■ **Set exercise**:
Retype the lines below exactly, from the line containing "class: Magnoliopsida" through the end of the rows.

[Data records]
[START]
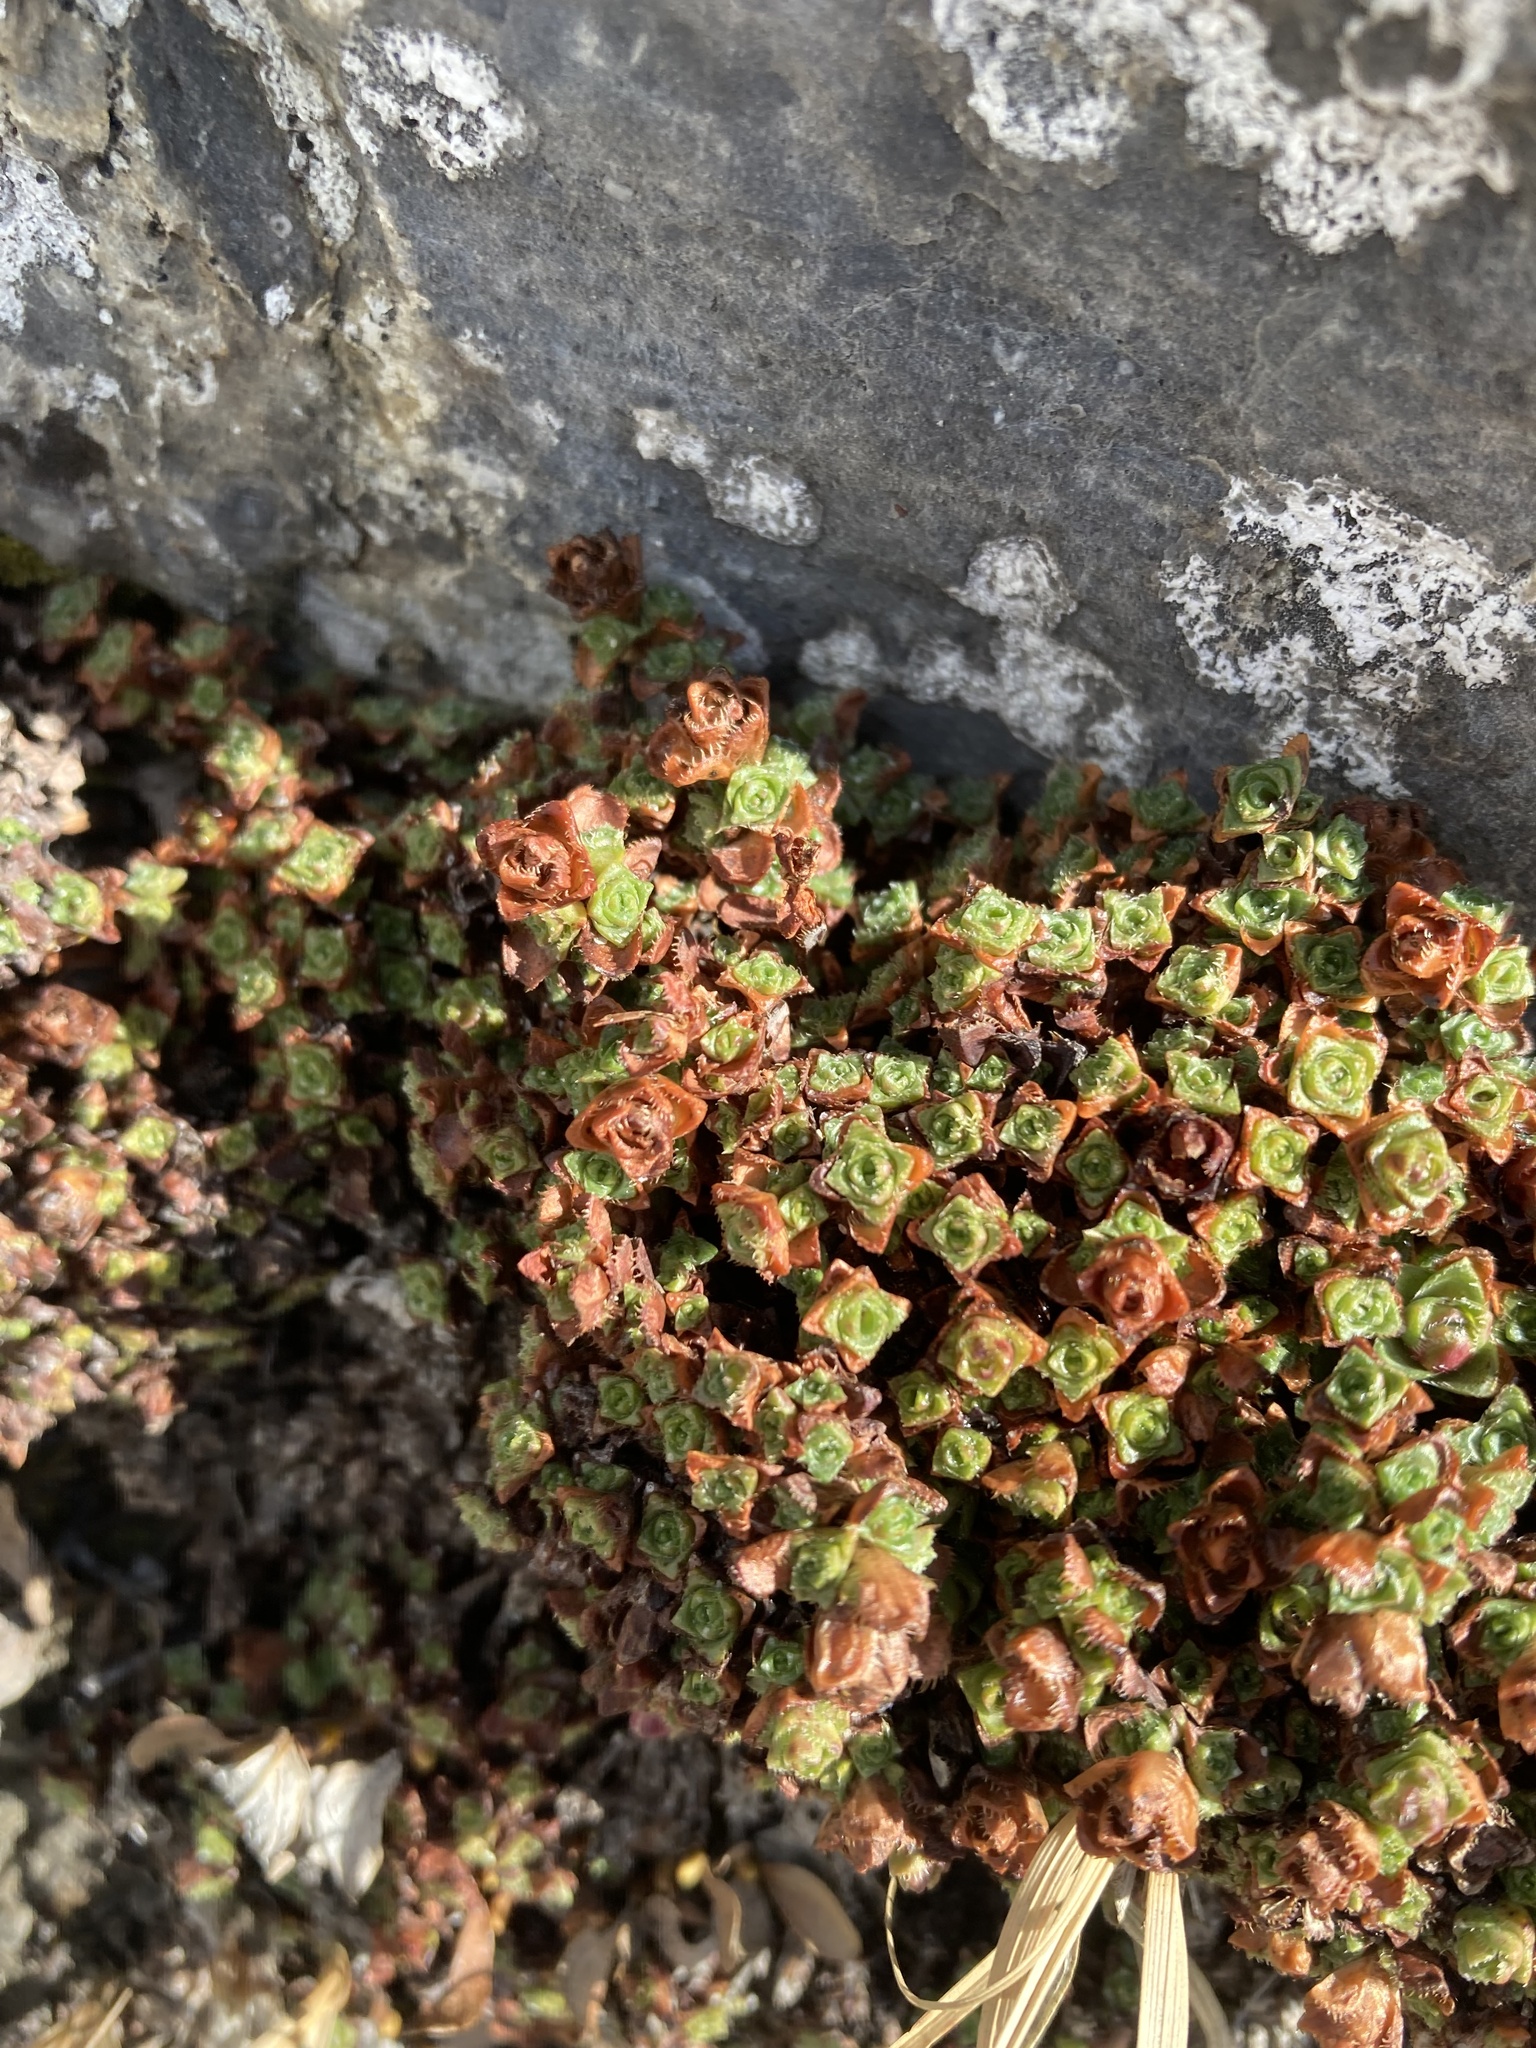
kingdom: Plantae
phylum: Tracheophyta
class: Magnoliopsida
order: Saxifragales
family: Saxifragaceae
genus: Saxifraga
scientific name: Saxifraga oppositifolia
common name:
[END]
■ **Task output**:
class: Magnoliopsida
order: Saxifragales
family: Saxifragaceae
genus: Saxifraga
scientific name: Saxifraga oppositifolia
common name:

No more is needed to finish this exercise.